Easterbook(1984) explique la politique du dividende dans le contexte de la théorie de l'agence. Il montre que pour une politique d'investissement donnée, la distribution des dividendes invite les dirigeants à chercher les fonds nécessaires pour conserver la même politique d'investissement. Les emprunts supplémentaires nécessitent la mise en oeuvre d'une procédure d'audit et de révision dans la société .

Modigliani et Miller (1961) ont montré par différentes méthodes que les dividendes n'ont aucun impact sur la valeur de la firme. La valeur courante d'une entreprise doit être indépendante de la décision de distribution des dividendes. En étudiant le contenu informatif du dividende, ces auteurs constatent que la politique de dividende peut affecter la valeur de la société. Ce résultat est particulièrement vrai lorsque le dividende porte sur une information nouvelle « inconnue » par le marché.

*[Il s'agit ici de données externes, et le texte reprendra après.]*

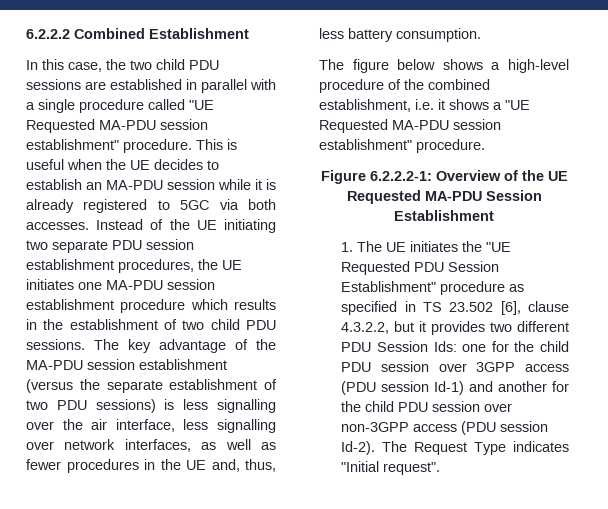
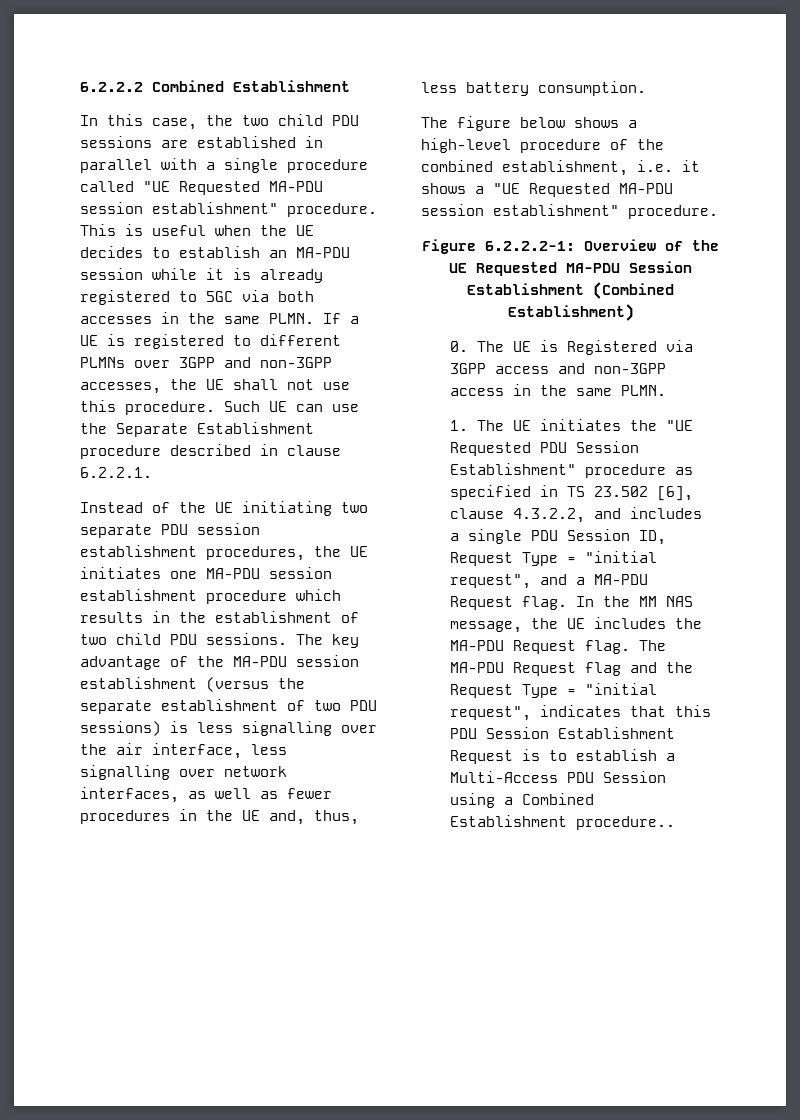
[26,222,89,230] accesses. -> [80,312,359,324] [80,334,341,349] [80,357,332,368] [80,379,350,394] [80,400,359,415] [80,422,314,437] [80,444,341,459] [80,467,152,478] accesses in the same PLMN. If a UE is registered to different PLMNs over 3GPP and non-3GPP accesses, the UE shall not use this procedure. Such UE can use the Separate Establishment procedure described in clause 6.2.2.1. //
(494, 215) none -> [593,282,674,299] [507,304,634,321] [450,340,694,355] [450,363,667,374] [450,384,667,396] (Combined Establishment) // 0. The UE is Registered via 3GPP access and non-3GPP access in the same PLMN.
[394,321,569,335] [341,341,569,352] [341,361,569,372] [341,381,569,395] [341,401,513,412] [341,421,549,435] [341,441,569,455] [341,461,441,475] but it provides two different PDU Session Ids: one for the child PDU session over 3GPP access (PDU session Id-1) and another for the child PDU session over non-3GPP access (PDU session Id-2). The Request Type indicates "Initial request". -> [594,507,703,519] [450,529,667,545] [450,551,658,566] [450,574,649,589] [450,596,694,610] [450,617,703,633] [450,640,667,654] [450,662,694,676] [450,683,658,698] [450,705,712,721] [450,727,676,739] [450,749,676,764] [450,771,667,783] [450,793,595,808] [450,815,676,830] and includes a single PDU Session ID, Request Type = "initial request", and a MA-PDU Request flag. In the MM NAS message, the UE includes the MA-PDU Request flag. The MA-PDU Request flag and the Request Type = "initial request", indicates that this PDU Session Establishment Request is to establish a Multi-Access PDU Session using a Combined Establishment procedure..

Pour le risque et sa relation avec la valeur, dans la théorie financière, le risque apparaît le point de jonction de toutes les variables. En effet, toutes les décisions stratégiques d'une entreprise ne sont prises qu'en fonction du risque encouru. Ainsi, pour rendre l'analyse plus réaliste, on introduira le risque pour pouvoir juger des décisions financières à prendre et de leurs effets sur la performance. Shin et Stulz (2000) utilisent trois mesures du risque. Ils trouvent une relation positive et fortement significative entre le risque systématique et Q. une relation négative et significative est observée entre le risque non systématique et la valeur Q de la firme. Le résultat concernant le risque systématique confirme le résultat de Fama et French (1993) ; les firmes les plus croissantes ont les Bêta les plus élevés. Par ailleurs, les auteurs trouvent une relation négative entre le changement du risque total et le changement de Q alors qu'elle est fortement positive entre le changement du risque systématique et celui de Q.